**SOURCE**
This is why, as much as possible, money or money like instruments (such as safe short term government bonds) shouldn't be overly used as a long term saving instrument. Money is best used as an intermediate medium so that people don't have to resort to bartering.
People who want to save longer term should save in things that are backed by real economic activity. Things that have a defined role in the economy which can be evaluated for worthiness.
In order to prevent people from stockpiling money, it is critical that money has a return that is lower than real private safe investments. This means that in low growth conditions where the safest investments in the private sector temporarily have real returns of less than -3% or -4%, money shouldn't artificially produce a return of -2%. That is, in these conditions inflation should be higher than 2%.
Otherwise money crowds out private safe investments and the -2% being a few percent above what the private free market can generate is effectively a subsidy to holders of money and money like instruments. When banks and businesses hoard cash and government bonds, instead of investing in instruments that are tied to more intrinsic real world value, we know that electrons or pieces of paper have been artificially turned into vehicles that funnel towards its holders more value than the free market can provide. Accumulations of idle money is not backed by real economic activity unless there is someone out there waiting with stockpiles of surplus stuff or spare production capacity.
In conditions of persistent high unemployment and low interest rates, low inflation is a central bank subsidy to cash savers and established businesses that don’t depend on loans. The wealth is extracted from small entrepreneurs and innovators that rely on loans to buy new equipment to jump start their businesses and create new wealth and new jobs.
What's more, in these conditions, when central banks don't create enough inflation, the flow of money slowing down and the businesses and banks stockpiling of money creates a higher risk of inflation in the future when money velocity will be restored but production can't be ramped up quickly enough.
It is a bit of a paradox but overshooting inflation early in a slump, to maintain the velocity of money, actually decrease the overall risk of inflation by preventing people from accumulating stockpiles of money that could later flow back too quickly in the economy.
Posted by: Benoit Essiambre | September 18, 2013 at 04:20 PM
Professor Rowe --
I have a totally unrelated question, forgive me. I'm slowly making my way through the archive of your posts, so I hope this isn't something you've already discussed in the past.
Disequilibrium macro (notional vs effective demand, etc.) peeks through in a lot of your writing. What do you think of the mathematical modeling that was developed in the disequilibrium literature, specifically the Barro/Grossman model? Do you think that model could be used usefully to analyze contemporary issues?

(Data entries)

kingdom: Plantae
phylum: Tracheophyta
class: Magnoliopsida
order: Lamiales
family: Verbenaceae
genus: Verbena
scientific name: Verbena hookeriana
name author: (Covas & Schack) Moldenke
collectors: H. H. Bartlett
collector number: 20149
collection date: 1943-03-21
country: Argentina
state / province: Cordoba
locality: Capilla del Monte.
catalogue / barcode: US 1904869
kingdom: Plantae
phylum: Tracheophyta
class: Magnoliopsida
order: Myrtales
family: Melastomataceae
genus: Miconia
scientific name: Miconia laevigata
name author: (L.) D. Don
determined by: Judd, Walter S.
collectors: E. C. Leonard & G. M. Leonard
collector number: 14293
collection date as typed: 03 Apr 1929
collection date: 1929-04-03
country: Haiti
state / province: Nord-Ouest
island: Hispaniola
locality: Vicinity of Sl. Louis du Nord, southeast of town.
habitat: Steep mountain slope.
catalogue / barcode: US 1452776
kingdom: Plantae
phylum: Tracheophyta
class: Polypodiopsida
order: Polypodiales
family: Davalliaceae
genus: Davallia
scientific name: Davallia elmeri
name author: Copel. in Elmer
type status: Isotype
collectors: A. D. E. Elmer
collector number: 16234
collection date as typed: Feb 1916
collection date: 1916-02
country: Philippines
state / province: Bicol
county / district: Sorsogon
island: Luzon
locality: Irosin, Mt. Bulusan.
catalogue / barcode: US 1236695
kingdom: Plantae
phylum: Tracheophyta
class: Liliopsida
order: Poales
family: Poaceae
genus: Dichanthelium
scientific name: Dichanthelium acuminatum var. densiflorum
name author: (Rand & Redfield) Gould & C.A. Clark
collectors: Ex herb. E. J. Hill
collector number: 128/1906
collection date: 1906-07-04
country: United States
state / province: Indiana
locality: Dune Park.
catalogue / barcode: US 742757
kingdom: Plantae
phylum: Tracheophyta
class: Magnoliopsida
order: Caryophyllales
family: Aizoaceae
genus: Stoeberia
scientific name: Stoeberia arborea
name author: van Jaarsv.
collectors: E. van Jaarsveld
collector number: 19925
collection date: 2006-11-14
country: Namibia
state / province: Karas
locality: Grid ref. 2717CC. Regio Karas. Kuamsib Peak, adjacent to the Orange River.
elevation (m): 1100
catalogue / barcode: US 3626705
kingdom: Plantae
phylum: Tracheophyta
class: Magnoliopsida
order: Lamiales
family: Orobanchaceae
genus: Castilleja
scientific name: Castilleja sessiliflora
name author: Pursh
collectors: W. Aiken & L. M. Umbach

**WHAT YOU HAVE TO DO**
Write the next part of the comment thread about money, saving and inflation, starting right after its last sentence.

**ANSWER TO THE EXERCISE**
Thanks.
Posted by: BH | September 18, 2013 at 05:35 PM
Nick Edmonds: I haven't thought about the negative money question in some time. I can't remember what conclusion I came to when I last thought about it! I will run it over in my mind again.
Greg: yes, I did read the transcript of David's talk. He did acknowledge the Hayekian perspective.
Benoit: to my mind, the question is: what does the money supply curve/function look like? A promise of convertibility by the issuer of that money tells us something about that supply function. Put that supply function together with the demand function, and you're getting somewhere.
We *can* think of money as a responsibility of the whole community, but I'm not sure how far that gets us.
BH: I liked that old Barro/Grossman model. It was a big influence on me. I think it contains some insights that help us understand all monetary disequilibria.
Posted by: Nick Rowe | September 18, 2013 at 09:21 PM
Nick, very nice story. Someone should animate it to replace this one:
https://www.youtube.com/watch?v=jqvKjsIxT_8
My very dull blog (in comparison to this exciting story about apples, shells, bikes and IOUs) illustrates some of this, but only a small part. This is a great summary of several of your posts put together into a unified whole. I await part II.
Posted by: Tom Brown | September 18, 2013 at 09:59 PM
"But you can have a money that is not convertible into anything *at any fixed exchange rate* and yet not worthless."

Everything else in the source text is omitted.